┌─ Records provided
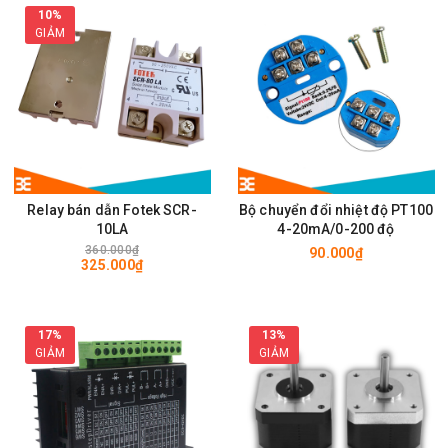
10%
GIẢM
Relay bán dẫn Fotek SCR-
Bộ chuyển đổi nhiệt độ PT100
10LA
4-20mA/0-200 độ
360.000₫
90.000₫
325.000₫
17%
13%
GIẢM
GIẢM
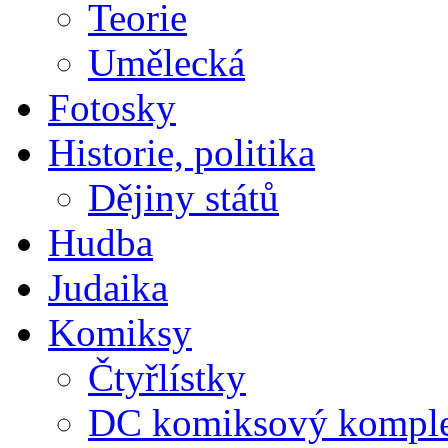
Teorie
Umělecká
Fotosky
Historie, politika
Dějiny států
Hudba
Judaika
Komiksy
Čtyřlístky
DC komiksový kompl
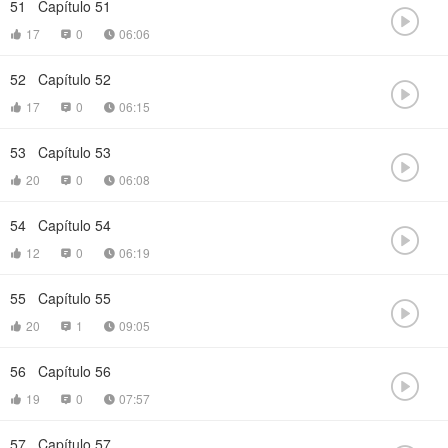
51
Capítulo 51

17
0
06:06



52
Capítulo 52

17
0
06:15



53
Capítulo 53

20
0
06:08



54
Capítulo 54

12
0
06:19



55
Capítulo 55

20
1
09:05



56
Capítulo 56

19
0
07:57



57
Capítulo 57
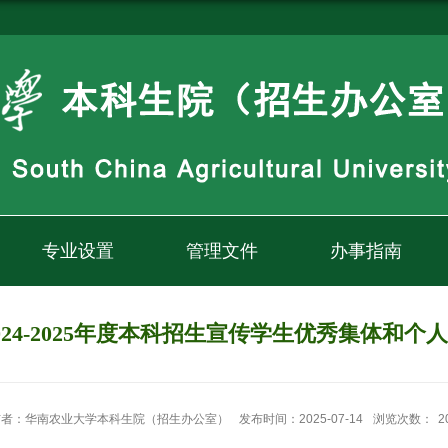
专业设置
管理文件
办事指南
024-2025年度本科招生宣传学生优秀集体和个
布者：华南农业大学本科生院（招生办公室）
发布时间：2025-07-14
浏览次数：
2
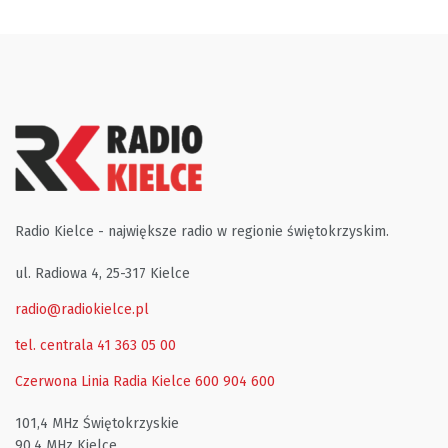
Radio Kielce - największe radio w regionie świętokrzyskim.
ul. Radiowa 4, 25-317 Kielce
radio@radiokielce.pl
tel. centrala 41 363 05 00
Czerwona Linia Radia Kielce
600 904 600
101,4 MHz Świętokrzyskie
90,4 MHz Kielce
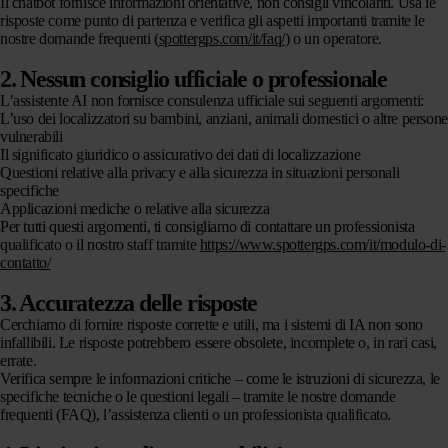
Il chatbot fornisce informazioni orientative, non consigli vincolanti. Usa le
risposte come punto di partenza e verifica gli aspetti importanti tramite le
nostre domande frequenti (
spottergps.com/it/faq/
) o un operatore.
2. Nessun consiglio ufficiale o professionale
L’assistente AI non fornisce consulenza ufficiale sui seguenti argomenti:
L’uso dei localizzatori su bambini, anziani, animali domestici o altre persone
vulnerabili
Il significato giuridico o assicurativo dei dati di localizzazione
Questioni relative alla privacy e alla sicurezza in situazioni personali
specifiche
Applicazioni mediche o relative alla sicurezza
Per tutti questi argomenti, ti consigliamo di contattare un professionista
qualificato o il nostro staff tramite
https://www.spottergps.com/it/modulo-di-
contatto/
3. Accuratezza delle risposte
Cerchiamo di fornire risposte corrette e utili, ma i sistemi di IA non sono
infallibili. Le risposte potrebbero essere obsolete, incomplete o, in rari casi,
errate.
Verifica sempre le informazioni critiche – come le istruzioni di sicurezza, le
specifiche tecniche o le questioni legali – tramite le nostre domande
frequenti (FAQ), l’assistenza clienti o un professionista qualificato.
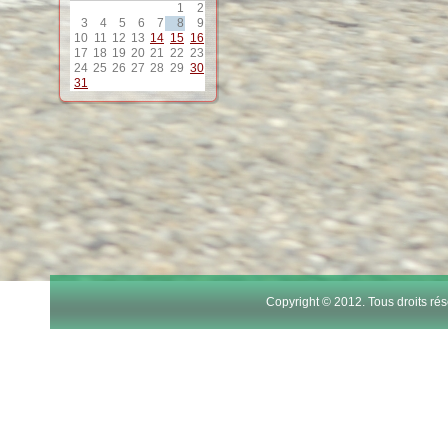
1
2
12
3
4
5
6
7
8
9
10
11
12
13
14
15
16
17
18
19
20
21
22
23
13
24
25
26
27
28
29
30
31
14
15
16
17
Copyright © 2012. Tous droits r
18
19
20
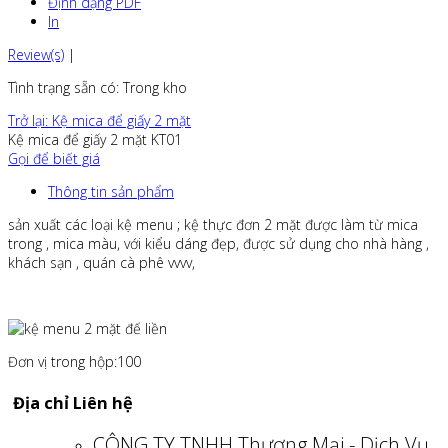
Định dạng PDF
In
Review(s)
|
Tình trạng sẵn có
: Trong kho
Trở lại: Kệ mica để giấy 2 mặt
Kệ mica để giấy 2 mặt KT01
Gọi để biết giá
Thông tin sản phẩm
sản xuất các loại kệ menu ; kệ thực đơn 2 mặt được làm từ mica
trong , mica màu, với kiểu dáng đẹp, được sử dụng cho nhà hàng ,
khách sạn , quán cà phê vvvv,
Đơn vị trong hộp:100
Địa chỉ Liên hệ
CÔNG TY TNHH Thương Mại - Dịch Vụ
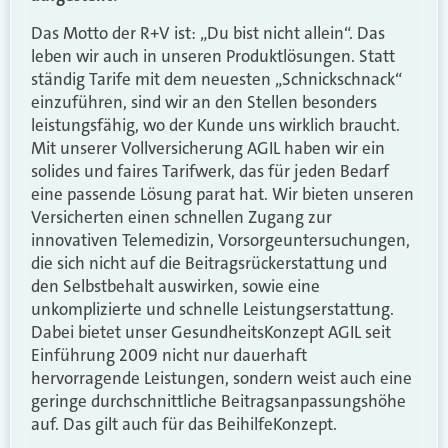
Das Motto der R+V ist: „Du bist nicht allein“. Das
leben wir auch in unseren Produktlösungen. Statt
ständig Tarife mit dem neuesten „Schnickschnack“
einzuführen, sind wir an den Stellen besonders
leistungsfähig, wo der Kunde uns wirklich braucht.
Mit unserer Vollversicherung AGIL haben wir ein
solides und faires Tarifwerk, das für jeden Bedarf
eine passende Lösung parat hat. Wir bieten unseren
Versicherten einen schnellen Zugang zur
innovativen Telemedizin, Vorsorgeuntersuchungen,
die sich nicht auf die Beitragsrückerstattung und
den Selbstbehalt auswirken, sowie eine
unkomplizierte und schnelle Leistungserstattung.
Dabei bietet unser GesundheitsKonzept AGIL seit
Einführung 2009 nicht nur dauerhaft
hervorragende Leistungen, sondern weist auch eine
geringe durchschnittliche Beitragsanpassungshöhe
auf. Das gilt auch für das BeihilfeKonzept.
└─
┌─ Records provided
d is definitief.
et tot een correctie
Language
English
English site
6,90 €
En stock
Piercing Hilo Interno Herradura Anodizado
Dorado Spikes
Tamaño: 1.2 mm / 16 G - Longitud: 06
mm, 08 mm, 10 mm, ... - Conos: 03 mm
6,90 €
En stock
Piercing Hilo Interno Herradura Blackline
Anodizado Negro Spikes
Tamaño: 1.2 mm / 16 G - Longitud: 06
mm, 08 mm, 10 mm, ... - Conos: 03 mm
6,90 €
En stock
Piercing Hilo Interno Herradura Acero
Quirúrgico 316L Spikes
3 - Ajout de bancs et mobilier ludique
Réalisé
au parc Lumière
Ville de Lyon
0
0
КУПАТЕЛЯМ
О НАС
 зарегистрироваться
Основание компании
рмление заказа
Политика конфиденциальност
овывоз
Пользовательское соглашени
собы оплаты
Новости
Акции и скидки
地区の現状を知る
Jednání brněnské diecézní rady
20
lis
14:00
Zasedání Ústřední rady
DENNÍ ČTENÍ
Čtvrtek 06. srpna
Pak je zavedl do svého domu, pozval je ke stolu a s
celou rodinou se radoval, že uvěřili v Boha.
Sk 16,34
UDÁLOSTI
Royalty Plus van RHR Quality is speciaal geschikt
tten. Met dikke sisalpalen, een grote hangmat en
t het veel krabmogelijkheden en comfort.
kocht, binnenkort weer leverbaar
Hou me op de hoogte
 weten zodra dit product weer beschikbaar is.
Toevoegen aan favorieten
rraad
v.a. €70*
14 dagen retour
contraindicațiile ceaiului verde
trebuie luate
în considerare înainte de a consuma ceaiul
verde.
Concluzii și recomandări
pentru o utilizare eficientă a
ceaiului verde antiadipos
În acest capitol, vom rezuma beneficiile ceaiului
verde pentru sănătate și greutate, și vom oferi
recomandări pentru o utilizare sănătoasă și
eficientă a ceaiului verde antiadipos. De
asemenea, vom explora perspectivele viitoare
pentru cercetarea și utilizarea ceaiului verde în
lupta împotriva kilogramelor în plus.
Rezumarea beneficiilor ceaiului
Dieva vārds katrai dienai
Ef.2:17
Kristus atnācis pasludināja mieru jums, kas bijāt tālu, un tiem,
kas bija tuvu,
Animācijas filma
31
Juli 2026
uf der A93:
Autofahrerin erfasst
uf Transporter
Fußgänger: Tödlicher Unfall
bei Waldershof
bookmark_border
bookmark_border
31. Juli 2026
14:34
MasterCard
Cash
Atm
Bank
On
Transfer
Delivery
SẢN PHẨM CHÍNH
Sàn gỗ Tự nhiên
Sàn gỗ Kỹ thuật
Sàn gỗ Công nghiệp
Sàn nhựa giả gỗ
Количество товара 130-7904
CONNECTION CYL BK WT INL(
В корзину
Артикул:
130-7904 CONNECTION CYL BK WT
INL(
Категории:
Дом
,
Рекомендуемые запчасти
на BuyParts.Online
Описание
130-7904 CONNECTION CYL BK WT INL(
└─
┌─ Records provided
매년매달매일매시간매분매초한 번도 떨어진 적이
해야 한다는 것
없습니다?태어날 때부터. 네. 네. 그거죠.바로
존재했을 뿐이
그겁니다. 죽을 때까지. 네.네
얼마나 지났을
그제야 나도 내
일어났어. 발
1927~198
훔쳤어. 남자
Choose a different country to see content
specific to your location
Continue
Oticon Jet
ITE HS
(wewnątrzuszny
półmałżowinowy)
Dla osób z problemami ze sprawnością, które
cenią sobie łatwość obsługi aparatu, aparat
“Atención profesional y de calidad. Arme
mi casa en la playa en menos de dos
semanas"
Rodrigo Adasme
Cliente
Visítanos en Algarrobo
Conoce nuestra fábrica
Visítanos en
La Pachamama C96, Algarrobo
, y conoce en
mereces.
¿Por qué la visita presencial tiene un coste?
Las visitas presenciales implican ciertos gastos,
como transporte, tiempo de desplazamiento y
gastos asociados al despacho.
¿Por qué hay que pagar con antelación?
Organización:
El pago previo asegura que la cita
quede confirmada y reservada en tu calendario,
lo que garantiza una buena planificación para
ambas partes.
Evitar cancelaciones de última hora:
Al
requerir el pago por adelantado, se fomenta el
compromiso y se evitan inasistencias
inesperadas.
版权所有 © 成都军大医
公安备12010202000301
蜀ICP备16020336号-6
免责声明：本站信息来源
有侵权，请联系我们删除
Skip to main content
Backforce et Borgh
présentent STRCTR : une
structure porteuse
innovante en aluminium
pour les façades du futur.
└─
Assignment = Collect every line in the items above that contains the string "Algarrobo", treating uppercase and lowercase letters as distinct.

Your solution =
Visítanos en Algarrobo
La Pachamama C96, Algarrobo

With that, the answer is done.